We evaluate the accuracy of the estimated parameters by plotting them against the parameters used to simulate the data-set.

## Predictive posterior mean for each observation
nchains <- length(mod_probit)
# Species effects beta and factor loadings lambda
par(mfrow=c(1,2))
for (i in 1:nchains){
  param <- matrix(unlist(lapply(mod_probit[[i]]$mcmc.sp,colMeans)), nrow=nsp, byrow=T)
  if(i==1){
    plot(t(beta.target), param[,1:np],
         main="species effect beta",
         xlab ="obs", ylab ="fitted")
    abline(a=0,b=1,col='red')
  }
  else{
    points(t(beta.target), param[,1:np], col=2:nchains)
  }
}
for (i in 1:nchains){
  param <- matrix(unlist(lapply(mod_probit[[i]]$mcmc.sp,colMeans)), nrow=nsp, byrow=T)
  if (i==1){
    plot(t(lambda.target), param[,(np+1):(np+n_latent)],
         main="factor loadings lambda",
         xlab ="obs", ylab ="fitted")
    abline(a=0,b=1,col='red')
  } else {
    points(t(lambda.target), param[,(np+1):(np+n_latent)],
           col=2:nchains)
  }
}
## W latent variables
par(mfrow=c(1,2))
mean_W <- matrix(0,nsite,n_latent)
for (l in 1:n_latent) {
  for (i in 1:nchains){
    mean_W[,l] <- summary(mod_probit[[i]]$mcmc.latent[[paste0("lv_",l)]])[[1]][,"Mean"]
    
    if (i==1){
      plot(W[,l], mean_W[,l],
           main = paste0("Latent variable W_", l),
           xlab ="obs", ylab ="fitted")
      abline(a=0,b=1,col='red')
    }
    else{
      points(W[,l], mean_W[,l],col=2:nchains)
    }
  }
}

#= W.lambda
par(mfrow=c(1,2))
for (i in 1:nchains){
  if (i==1){
    plot(W%*%lambda.target,mean_W%*%t(param[,(np+1):(np+n_latent)]),
         main = "W.lambda",
         xlab ="obs", ylab ="fitted")
    abline(a=0,b=1,col='red')
  }
  else{
    points(W%*%lambda.target,mean_W%*%t(param[,(np+1):(np+n_latent)])
           ,col=2:nchains)
  }
}

#= Random site effect alpha 
plot(alpha.target, colMeans(mod_probit[[1]]$mcmc.alpha),
     xlab ="obs", ylab ="fitted", main="site effect alpha")
for (i in 2:nchains){
  points(alpha.target, colMeans(mod_probit[[i]]$mcmc.alpha), col=2:nchains)
}
abline(a=0,b=1,col='red')

#= Predictions 
par(mfrow=c(1,2))
plot(probit_theta, mod_probit[[1]]$probit_theta_latent,
     main="probit(theta)",xlab="obs",ylab="fitted")
for (i in 2:nchains){
  ## probit(tetha)
  points(probit_theta, mod_probit[[i]]$probit_theta_latent,col=c(2:nchains))
}
abline(a=0,b=1,col='red')
## Z
plot(Z_true, mod_probit[[1]]$Z_latent,
     main="Z_latent", xlab="obs", ylab="fitted")
for (i in 2:nchains){
  points(Z_true, mod_probit[[i]]$Z_latent, col=2:nchains)
}
abline(a=0,b=1,col='red')

On the above figures, the estimated parameters are close to the expected values if the points are near the red line representing the identity function (\(y=x\)).

References

Brooks, S. & Gelman, A. (1998) General Methods for Monitoring Convergence of Iterative Simulations.

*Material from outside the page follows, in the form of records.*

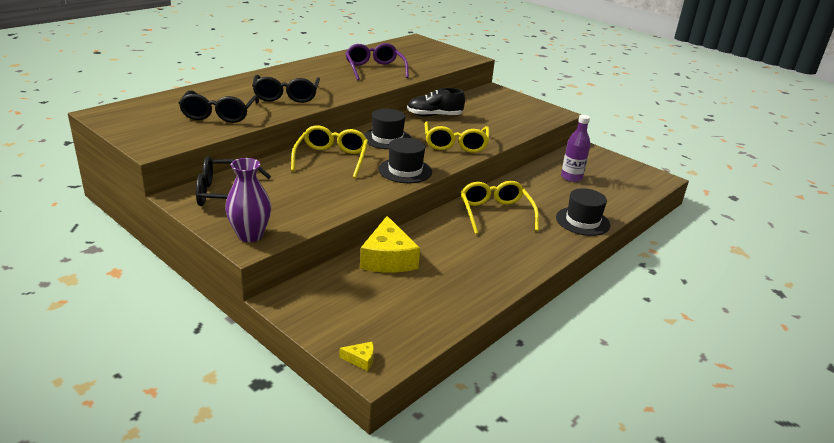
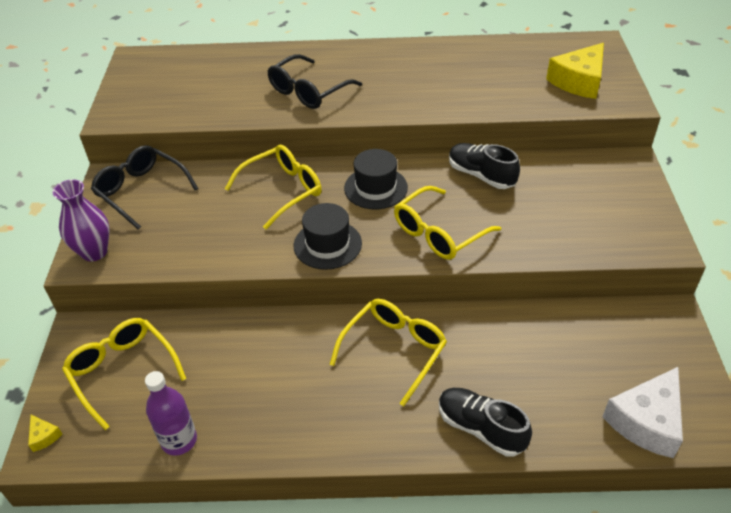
camera: 50 degrees right, 15 degrees up
(219, 114) = (215, 95): black glasses -> none
(356, 301) = (122, 371): none -> yellow glasses
(374, 69) = (463, 81): purple glasses -> none
(388, 258) = (211, 340): yellow cheese -> yellow cheese (578, 81)
(571, 177) = (573, 353): purple bottle -> purple bottle (179, 440)
(582, 221) = (481, 428): black hat -> black shoe
(634, 186) = (646, 421): none -> white cheese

J. Comput. Graphi. Stat., 7, 434–455.
Gelman, A. & Rubin, D.B. (1992) Inference from Iterative Simulation Using Multiple Sequences. Statistical Science, 7, 457–472.
Warton, D.I., Blanchet, F.G., O’Hara, R.B., Ovaskainen, O., Taskinen, S., Walker, S.C. & Hui, F.K.C. (2015) So many variables: Joint modeling in community ecology. Trends in Ecology & Evolution, 30, 766–779.